Теперь речь, относимая раньше ветром, документированная письмами (они периодически сжигались), стала фиксироваться социальными сетями. Говорят, заботливое правительство теперь, зафиксирует нашу речь куда более надёжно, но я в этом мало понимаю.
Итак, врут все мемуаристы. Врут для того, чтобы понравиться читателю, врут для того, чтобы быть ближе к великим, врут для того, чтобы оправдать свою скучную жизнь, врут, приписывая себе невероятные подвиги, а иногда присваивая несовершенные мелкие бытовые злодейства. Некоторые врут из литературного мастерства — вовсе не обязательно в личную пользу. Часто мемуарист сочиняет историю так, как она могла бы произойти, или помещает себя в гущу событий, где не был, но мог бы оказаться. Талантливые люди подвирают, чуть меняя нюансы, доворачивая историю, а особо талантливые предоставляют читателю довернуть ситуацию самому, подталкивая к пропасти вымысла.
Все свидетельства зыбки и неверны.
Но если они написаны с некоторой уверенностью, если слово метко и остро, всё это становится материальной силой. Кто напишет интереснее, увлекательнее — тот и прав.

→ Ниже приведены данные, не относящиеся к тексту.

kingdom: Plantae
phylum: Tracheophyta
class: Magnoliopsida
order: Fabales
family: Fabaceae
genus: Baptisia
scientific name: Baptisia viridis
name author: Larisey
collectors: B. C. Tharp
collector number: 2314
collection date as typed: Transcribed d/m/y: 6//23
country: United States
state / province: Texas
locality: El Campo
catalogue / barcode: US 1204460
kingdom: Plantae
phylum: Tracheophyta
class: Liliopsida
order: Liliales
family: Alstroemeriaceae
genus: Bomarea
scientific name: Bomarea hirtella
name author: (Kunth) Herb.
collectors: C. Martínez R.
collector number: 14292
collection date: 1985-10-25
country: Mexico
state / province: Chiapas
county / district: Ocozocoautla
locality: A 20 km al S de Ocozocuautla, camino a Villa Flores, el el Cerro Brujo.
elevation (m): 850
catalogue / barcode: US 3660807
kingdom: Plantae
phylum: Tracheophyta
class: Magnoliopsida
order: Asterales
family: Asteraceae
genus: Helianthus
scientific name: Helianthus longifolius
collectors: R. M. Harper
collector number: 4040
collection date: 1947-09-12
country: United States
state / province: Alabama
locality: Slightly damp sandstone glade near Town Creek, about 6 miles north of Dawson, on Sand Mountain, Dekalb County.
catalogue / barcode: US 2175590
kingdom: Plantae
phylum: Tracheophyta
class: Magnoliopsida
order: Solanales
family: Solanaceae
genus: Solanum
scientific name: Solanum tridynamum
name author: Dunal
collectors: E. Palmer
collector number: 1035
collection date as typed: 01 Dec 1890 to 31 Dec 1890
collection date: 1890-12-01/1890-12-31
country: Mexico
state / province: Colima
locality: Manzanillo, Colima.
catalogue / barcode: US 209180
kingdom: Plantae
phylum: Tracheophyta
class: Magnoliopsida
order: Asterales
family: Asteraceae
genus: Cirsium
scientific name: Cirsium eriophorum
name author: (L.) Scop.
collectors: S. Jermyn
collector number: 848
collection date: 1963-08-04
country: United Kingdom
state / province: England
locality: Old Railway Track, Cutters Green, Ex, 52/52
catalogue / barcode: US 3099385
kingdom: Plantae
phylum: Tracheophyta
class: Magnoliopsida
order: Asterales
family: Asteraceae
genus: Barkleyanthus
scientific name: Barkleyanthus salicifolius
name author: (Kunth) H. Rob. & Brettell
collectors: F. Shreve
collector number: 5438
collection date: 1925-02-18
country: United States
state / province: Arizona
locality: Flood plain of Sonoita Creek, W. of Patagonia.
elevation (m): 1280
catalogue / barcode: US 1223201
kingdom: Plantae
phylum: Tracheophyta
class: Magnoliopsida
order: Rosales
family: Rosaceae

Нам показывают тут картину мира, которой сознательно или бессознательно желает воспоминатель. Нет, настоящий исследователь (в пику тому самому министру) может аккуратно разворачивать рулон чужой памяти, сопоставлять даты, применять индуктивный и дедуктивный методы — это чрезвычайно увлекательное, хотя и малооплачиваемое занятие. И ещё — нет, можно отличить реальность от мифологического творчества, это прекрасный, в конечном итоге выигрышный путь. Однако кто потребует этого подвига от честного обывателя?
Никто не потребует. Всё победит упрощающий анекдот, и этот анекдот заместит книги, битву литературных стилей, яростные споры и интриги.
Он и есть материальная сила, потому что овладевает массами беспрепятственно.